Buy a bug-proof tent.
I've talked about my battles with bugs in the past, but the two nights my wife and I spent in the Everglades National Park’s Flamingo Campground were the worst of our lives. No-see-ums could get through the mesh of our tent, and it was too hot to cover up in the sleeping bag. So any exposed flesh was feasted upon by a billion bloodthirsty flies. It was pure torture. If I knew any national security secrets I would have yelled them to anyone who asked. Before you buy a tent make sure the mesh is fine enough to keep bugs out. Believe me.
Don’t get defensive.
I’ve also written about this before, but it bears repeating: You can’t get all worked up or defensive or embarrassed when you screw up an ID. You just can’t. I misidentify birds all the time. We all do.

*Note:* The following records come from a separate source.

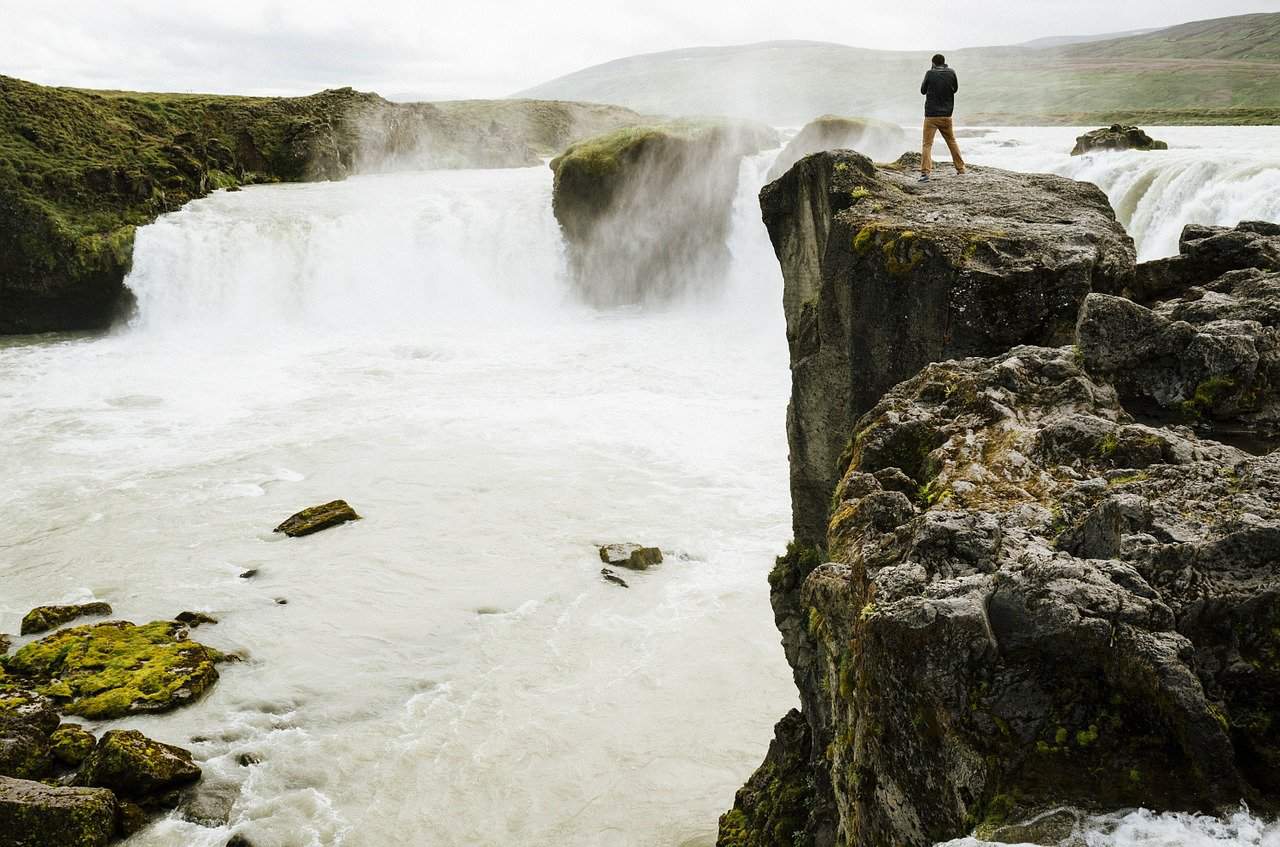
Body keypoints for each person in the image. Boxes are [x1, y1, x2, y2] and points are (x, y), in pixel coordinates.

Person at [919, 53, 965, 182]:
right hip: (946, 115)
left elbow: (923, 90)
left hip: (931, 116)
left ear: (933, 63)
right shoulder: (951, 72)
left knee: (927, 144)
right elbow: (955, 89)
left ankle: (925, 174)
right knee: (951, 141)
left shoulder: (929, 73)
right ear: (944, 62)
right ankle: (961, 169)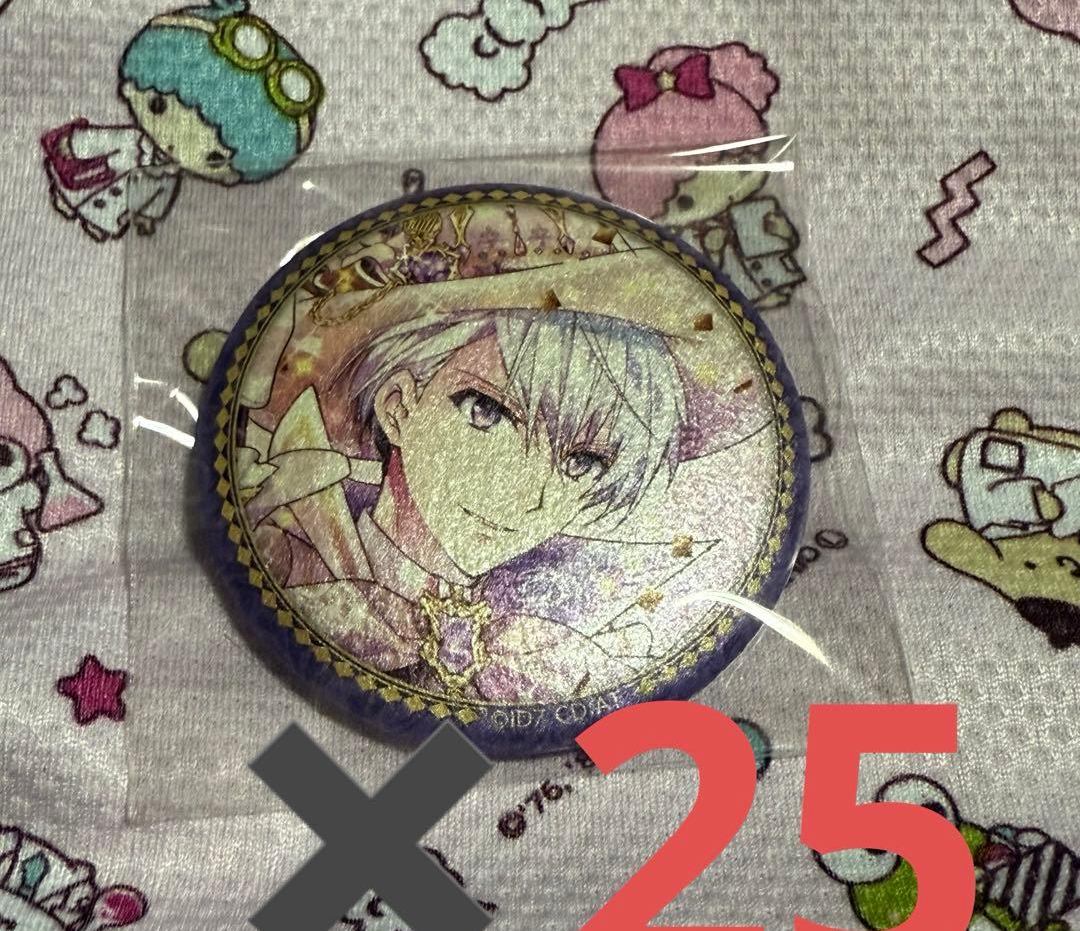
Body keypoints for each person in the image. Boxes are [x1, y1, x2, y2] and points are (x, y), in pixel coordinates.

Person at [240, 305, 689, 703]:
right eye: (486, 412)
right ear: (398, 407)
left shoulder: (547, 657)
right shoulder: (287, 562)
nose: (527, 497)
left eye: (581, 461)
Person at [42, 0, 323, 241]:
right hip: (96, 177)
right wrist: (75, 145)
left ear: (230, 176)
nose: (175, 144)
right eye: (158, 106)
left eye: (214, 156)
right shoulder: (133, 142)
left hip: (120, 199)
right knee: (77, 194)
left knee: (108, 212)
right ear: (131, 87)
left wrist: (148, 216)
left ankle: (99, 223)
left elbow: (159, 196)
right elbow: (99, 141)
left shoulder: (166, 173)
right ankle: (68, 204)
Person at [592, 43, 804, 308]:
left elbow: (785, 240)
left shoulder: (754, 212)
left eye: (742, 168)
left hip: (761, 285)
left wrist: (780, 231)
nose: (725, 195)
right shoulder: (675, 237)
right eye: (685, 201)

I misidentified a bunch of birds last month at the 2017 Audubon convention in front of lots of people, including Kenn Kaufman and my Audubon editors, who literally pay me to know what I’m talking about. But what am I going to do, cry about it? Nah. Birding is hard, and people misidentify things (well, maybe not Kenn). If you want to be a bonehead, make a stink about how correct you are. No one remembers if you make a mistake, but everyone will remember a jerk!
Okay, some those are some of my hard-earned birding lessons. A little knowledge and grace can pull you out of any boneheaded situation with your dignity (relatively) intact. Any lessons of your own out there, boneheaded friends?